What is needed:
Of all the entries below, retype only the lines from the one with "a new place.**" through the one with "savor their retirement.", exactly as they appear.

Supplied information:
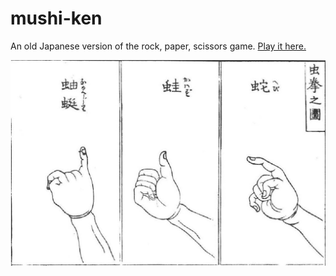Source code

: # mushi-ken
An old Japanese version of the rock, paper, scissors game. [Play it here.](https://ed-dickinson.github.io/odin-projects/mushi-ken/index.html)

![Illustration of Mushi-Ken](https://github.com/ed-dickinson/mushi-ken/blob/main/Mushi-ken_(虫拳)%2C_Japanese_rock-paper-scissors_variant%2C_from_the_Kensarae_sumai_zue_(1809).jpg?raw=true)
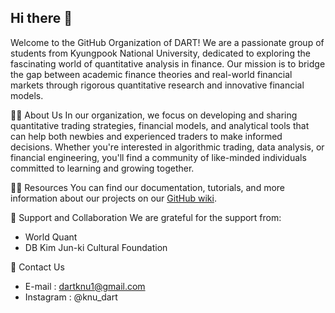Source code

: ## Hi there 👋
Welcome to the GitHub Organization of DART! We are a passionate group of students from Kyungpook National University, dedicated to exploring the fascinating world of quantitative analysis in finance. Our mission is to bridge the gap between academic finance theories and real-world financial markets through rigorous quantitative research and innovative financial models.

🙋‍♀️ About Us
In our organization, we focus on developing and sharing quantitative trading strategies, financial models, and analytical tools that can help both newbies and experienced traders to make informed decisions. Whether you're interested in algorithmic trading, data analysis, or financial engineering, you'll find a community of like-minded individuals committed to learning and growing together.

👩‍💻 Resources
You can find our documentation, tutorials, and more information about our projects on our [GitHub wiki](https://github.com/DART-KNU/.github/wiki).

🤝 Support and Collaboration
We are grateful for the support from:
- World Quant
- DB Kim Jun-ki Cultural Foundation

🌟 Contact Us
- E-mail : dartknu1@gmail.com
- Instagram : @knu_dart

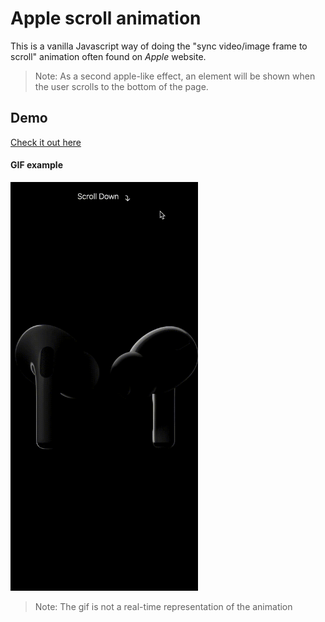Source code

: # Apple scroll animation

This is a vanilla Javascript way of doing the "sync video/image frame to scroll" animation often found on _Apple_ website.

> Note: As a second apple-like effect, an element will be shown when the user scrolls to the bottom of the page.

## Demo

[Check it out here](https://emanuelefavero.github.io/apple-scroll-animation/)

#### GIF example

<img src="apple-scroll-animation.gif" alt="screenshot" width="300">

> Note: The gif is not a real-time representation of the animation
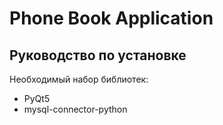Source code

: # Phone Book Application


## Руководство по установке

Необходимый набор библиотек:
- PyQt5
- mysql-connector-python


    



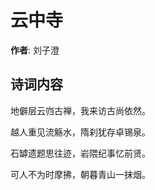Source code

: # 云中寺

**作者**: 刘子澄

## 诗词内容

地僻层云岿古禅，我来访古尚依然。

越人重见流觞水，隋刹犹存卓锡泉。

石罅遗题思往迹，岩隈纪事忆前贤。

可人不为时摩拂，朝暮青山一抹烟。

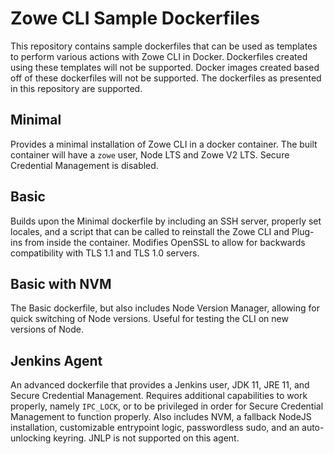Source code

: # Zowe CLI Sample Dockerfiles

This repository contains sample dockerfiles that can be used as templates to perform various actions with Zowe CLI in Docker.
Dockerfiles created using these templates will not be supported.
Docker images created based off of these dockerfiles will not be supported.
The dockerfiles as presented in this repository are supported.

## Minimal

Provides a minimal installation of Zowe CLI in a docker container.
The built container will have a `zowe` user, Node LTS and Zowe V2 LTS.
Secure Credential Management is disabled.

## Basic

Builds upon the Minimal dockerfile by including an SSH server, properly set locales, and a script that can be called to reinstall the Zowe CLI and Plug-ins from inside the container.
Modifies OpenSSL to allow for backwards compatibility with TLS 1.1 and TLS 1.0 servers.

## Basic with NVM

The Basic dockerfile, but also includes Node Version Manager, allowing for quick switching of Node versions.
Useful for testing the CLI on new versions of Node.

## Jenkins Agent

An advanced dockerfile that provides a Jenkins user, JDK 11, JRE 11, and Secure Credential Management.
Requires additional capabilities to work properly, namely `IPC_LOCK`, or to be privileged in order for Secure Credential Management to function properly.
Also includes NVM, a fallback NodeJS installation, customizable entrypoint logic, passwordless sudo, and an auto-unlocking keyring.
JNLP is not supported on this agent.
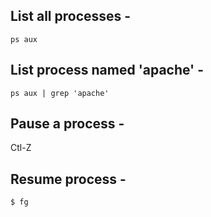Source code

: ## List all processes -

`ps aux`

## List process named 'apache' -

`ps aux | grep 'apache'`

## Pause a process -

Ctl-Z

## Resume process -

`$ fg`
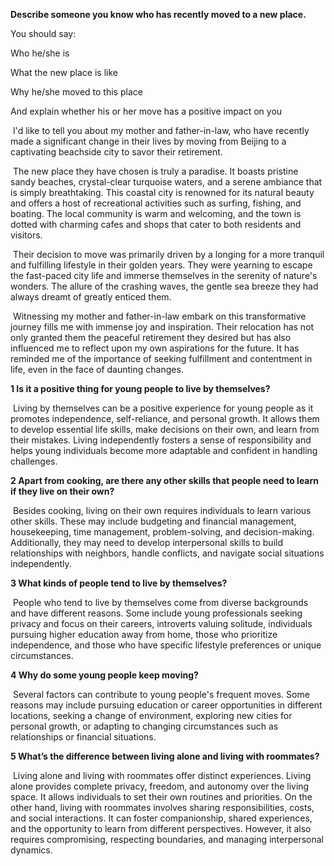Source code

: **Describe someone you know who has recently moved to a new place.**

You should say:

Who he/she is

What the new place is like

Why he/she moved to this place

And explain whether his or her move has a positive impact on you

​	I'd like to tell you about my mother and father-in-law, who have recently made a significant change in their lives by moving from Beijing to a captivating beachside city to savor their retirement. 

​	The new place they have chosen is truly a paradise. It boasts pristine sandy beaches, crystal-clear turquoise waters, and a serene ambiance that is simply breathtaking. This coastal city is renowned for its natural beauty and offers a host of recreational activities such as surfing, fishing, and boating. The local community is warm and welcoming, and the town is dotted with charming cafes and shops that cater to both residents and visitors.

​	Their decision to move was primarily driven by a longing for a more tranquil and fulfilling lifestyle in their golden years. They were yearning to escape the fast-paced city life and immerse themselves in the serenity of nature's wonders. The allure of the crashing waves, the gentle sea breeze they had always dreamt of greatly enticed them.

​	Witnessing my mother and father-in-law embark on this transformative journey fills me with immense joy and inspiration. Their relocation has not only granted them the peaceful retirement they desired but has also influenced me to reflect upon my own aspirations for the future. It has reminded me of the importance of seeking fulfillment and contentment in life, even in the face of daunting changes.

**1 Is it a positive thing for young people to live by themselves?**

​	Living by themselves can be a positive experience for young people as it promotes independence, self-reliance, and personal growth. It allows them to develop essential life skills, make decisions on their own, and learn from their mistakes. Living independently fosters a sense of responsibility and helps young individuals become more adaptable and confident in handling challenges.

**2 Apart from cooking, are there any other skills that people need to learn if they live on their own?**

​	Besides cooking, living on their own requires individuals to learn various other skills. These may include budgeting and financial management, housekeeping, time management, problem-solving, and decision-making. Additionally, they may need to develop interpersonal skills to build relationships with neighbors, handle conflicts, and navigate social situations independently.

**3 What kinds of people tend to live by themselves?**

​	People who tend to live by themselves come from diverse backgrounds and have different reasons. Some include young professionals seeking privacy and focus on their careers, introverts valuing solitude, individuals pursuing higher education away from home, those who prioritize independence, and those who have specific lifestyle preferences or unique circumstances.

**4 Why do some young people keep moving?**

​	Several factors can contribute to young people's frequent moves. Some reasons may include pursuing education or career opportunities in different locations, seeking a change of environment, exploring new cities for personal growth, or adapting to changing circumstances such as relationships or financial situations.

**5 What’s the difference between living alone and living with roommates?**

​	Living alone and living with roommates offer distinct experiences. Living alone provides complete privacy, freedom, and autonomy over the living space. It allows individuals to set their own routines and priorities. On the other hand, living with roommates involves sharing responsibilities, costs, and social interactions. It can foster companionship, shared experiences, and the opportunity to learn from different perspectives. However, it also requires compromising, respecting boundaries, and managing interpersonal dynamics.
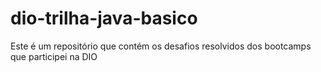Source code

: # dio-trilha-java-basico
Este é um repositório que contém os desafios resolvidos dos bootcamps que participei na DIO
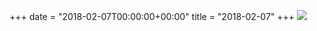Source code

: +++
date = "2018-02-07T00:00:00+00:00"
title = "2018-02-07"
+++
<img class="img-fluid" src="/2018-02-07.jpg" />
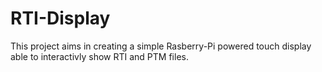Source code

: # RTI-Display
This project aims in creating a simple Rasberry-Pi powered touch display able to interactivly show RTI and PTM files.
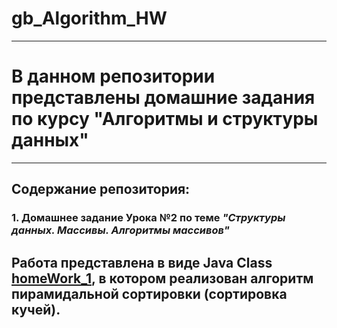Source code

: # gb_Algorithm_HW
***
# В данном репозитории представлены домашние задания по курсу **"Алгоритмы и структуры данных"**
***
## Содержание репозитория:
### 1. Домашнее задание Урока №2 по теме *"Структуры данных. Массивы. Алгоритмы массивов"*
Работа представлена в виде Java Class [homeWork_1](https://github.com/ArturGert/gb_Algorithm_HW/blob/main/homeWork_1.java), в котором реализован алгоритм пирамидальной сортировки (сортировка кучей).
---

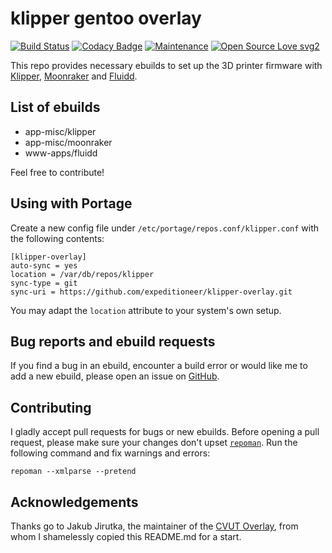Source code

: # klipper gentoo overlay 

[![Build Status](https://travis-ci.com/expeditioneer/klipper-overlay.svg?branch=master)](https://travis-ci.com/expeditioneer/klipper-overlay)
[![Codacy Badge](https://api.codacy.com/project/badge/Grade/b12c45e5145a41a8961ae7092db7e349)](https://app.codacy.com/gh/expeditioneer/klipper-overlay?utm_source=github.com&utm_medium=referral&utm_content=expeditioneer/klipper-overlay&utm_campaign=Badge_Grade)
[![Maintenance](https://img.shields.io/badge/Maintained%3F-yes-green.svg)](https://github.com/expeditioneer/klipper-overlay/graphs/commit-activity)
[![Open Source Love svg2](https://badges.frapsoft.com/os/v2/open-source.svg?v=103)](https://github.com/ellerbrock/open-source-badges/)

This repo provides necessary ebuilds to set up the 3D printer firmware with [Klipper](https://www.klipper3d.org/), [Moonraker](https://github.com/Arksine/moonraker) and [Fluidd](https://github.com/cadriel/fluidd).

## List of ebuilds
  - app-misc/klipper
  - app-misc/moonraker 
  - www-apps/fluidd

Feel free to contribute!

## Using with Portage
Create a new config file under `/etc/portage/repos.conf/klipper.conf` with the following contents:

	[klipper-overlay]
	auto-sync = yes
	location = /var/db/repos/klipper
	sync-type = git
	sync-uri = https://github.com/expeditioneer/klipper-overlay.git

You may adapt the `location` attribute to your system's own setup.

## Bug reports and ebuild requests

If you find a bug in an ebuild, encounter a build error or would like me to add a new ebuild, please open an issue on [GitHub](https://github.com/expeditioneer/klipper-overlay/issues).

## Contributing

I gladly accept pull requests for bugs or new ebuilds. Before opening a pull request, please make sure your changes don't upset [`repoman`](https://wiki.gentoo.org/wiki/Repoman). Run the following command and fix warnings and errors:

	repoman --xmlparse --pretend

## Acknowledgements

Thanks go to Jakub Jirutka, the maintainer of the [CVUT Overlay](https://github.com/cvut/gentoo-overlay), from whom I shamelessly copied this README.md for a start.
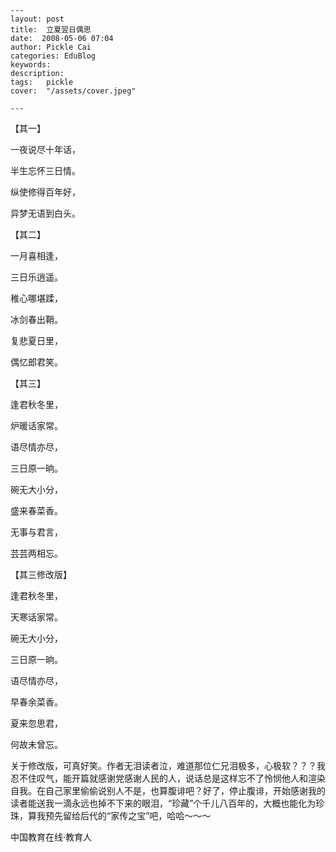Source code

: 
    ---
    layout: post  
    title:  立夏翌日偶思  
    date:  2008-05-06 07:04  
    author: Pickle Cai  
    categories: EduBlog  
    keywords: 
    description:   
    tags:	pickle   
    cover:  "/assets/cover.jpeg"  

    ---  
    
【其一】 

一夜说尽十年话， 

半生忘怀三日情。 

纵使修得百年好， 

异梦无语到白头。



【其二】 

一月喜相逢， 

三日乐逍遥。 

稚心哪堪蹂， 

冰剑春出鞘。 

复悲夏日里， 

偶忆郎君笑。



【其三】 

逢君秋冬里， 

炉暖话家常。 

语尽情亦尽， 

三日原一晌。 

碗无大小分， 

盛来春菜香。 

无事与君言， 

芸芸两相忘。



【其三修改版】 

逢君秋冬里， 

天寒话家常。 

碗无大小分， 

三日原一晌。 

语尽情亦尽， 

早春余菜香。 

夏来忽思君， 

何故未曾忘。



关于修改版，可真好笑。作者无泪读者泣，难道那位仁兄泪极多，心极软？？？我忍不住叹气，能开篇就感谢党感谢人民的人，说话总是这样忘不了怜悯他人和渲染自我。在自己家里偷偷说别人不是，也算腹诽吧？好了，停止腹诽，开始感谢我的读者能送我一滴永远也掉不下来的眼泪，“珍藏”个千儿八百年的，大概也能化为珍珠，算我预先留给后代的“家传之宝”吧，哈哈～～～



		    
 中国教育在线·教育人

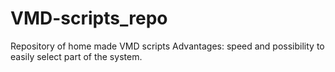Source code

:# VMD-scripts_repo
Repository of home made VMD scripts
Advantages: speed and possibility to easily select part of the system.

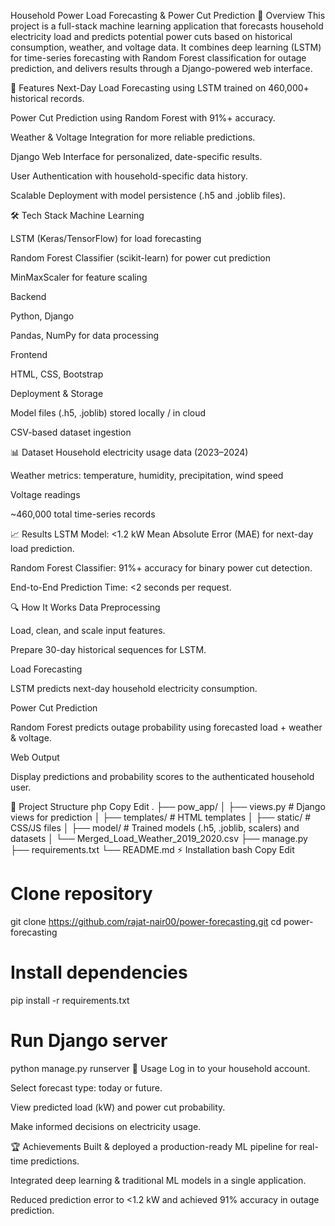 Household Power Load Forecasting & Power Cut Prediction
📌 Overview
This project is a full-stack machine learning application that forecasts household electricity load and predicts potential power cuts based on historical consumption, weather, and voltage data.
It combines deep learning (LSTM) for time-series forecasting with Random Forest classification for outage prediction, and delivers results through a Django-powered web interface.

🚀 Features
Next-Day Load Forecasting using LSTM trained on 460,000+ historical records.

Power Cut Prediction using Random Forest with 91%+ accuracy.

Weather & Voltage Integration for more reliable predictions.

Django Web Interface for personalized, date-specific results.

User Authentication with household-specific data history.

Scalable Deployment with model persistence (.h5 and .joblib files).

🛠 Tech Stack
Machine Learning

LSTM (Keras/TensorFlow) for load forecasting

Random Forest Classifier (scikit-learn) for power cut prediction

MinMaxScaler for feature scaling

Backend

Python, Django

Pandas, NumPy for data processing

Frontend

HTML, CSS, Bootstrap

Deployment & Storage

Model files (.h5, .joblib) stored locally / in cloud

CSV-based dataset ingestion

📊 Dataset
Household electricity usage data (2023–2024)

Weather metrics: temperature, humidity, precipitation, wind speed

Voltage readings

~460,000 total time-series records

📈 Results
LSTM Model: <1.2 kW Mean Absolute Error (MAE) for next-day load prediction.

Random Forest Classifier: 91%+ accuracy for binary power cut detection.

End-to-End Prediction Time: <2 seconds per request.

🔍 How It Works
Data Preprocessing

Load, clean, and scale input features.

Prepare 30-day historical sequences for LSTM.

Load Forecasting

LSTM predicts next-day household electricity consumption.

Power Cut Prediction

Random Forest predicts outage probability using forecasted load + weather & voltage.

Web Output

Display predictions and probability scores to the authenticated household user.

📂 Project Structure
php
Copy
Edit
.
├── pow_app/
│   ├── views.py              # Django views for prediction
│   ├── templates/            # HTML templates
│   ├── static/                # CSS/JS files
│   ├── model/                # Trained models (.h5, .joblib, scalers) and datasets
│   └── Merged_Load_Weather_2019_2020.csv
├── manage.py
├── requirements.txt
└── README.md
⚡ Installation
bash
Copy
Edit
# Clone repository
git clone https://github.com/rajat-nair00/power-forecasting.git
cd power-forecasting

# Install dependencies
pip install -r requirements.txt

# Run Django server
python manage.py runserver
📌 Usage
Log in to your household account.

Select forecast type: today or future.

View predicted load (kW) and power cut probability.

Make informed decisions on electricity usage.

🏆 Achievements
Built & deployed a production-ready ML pipeline for real-time predictions.

Integrated deep learning & traditional ML models in a single application.

Reduced prediction error to <1.2 kW and achieved 91% accuracy in outage prediction.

Response area:
: **Describe someone you know who has recently moved to a new place.**

You should say:

Who he/she is

What the new place is like

Why he/she moved to this place

And explain whether his or her move has a positive impact on you

​	I'd like to tell you about my mother and father-in-law, who have recently made a significant change in their lives by moving from Beijing to a captivating beachside city to savor their retirement. 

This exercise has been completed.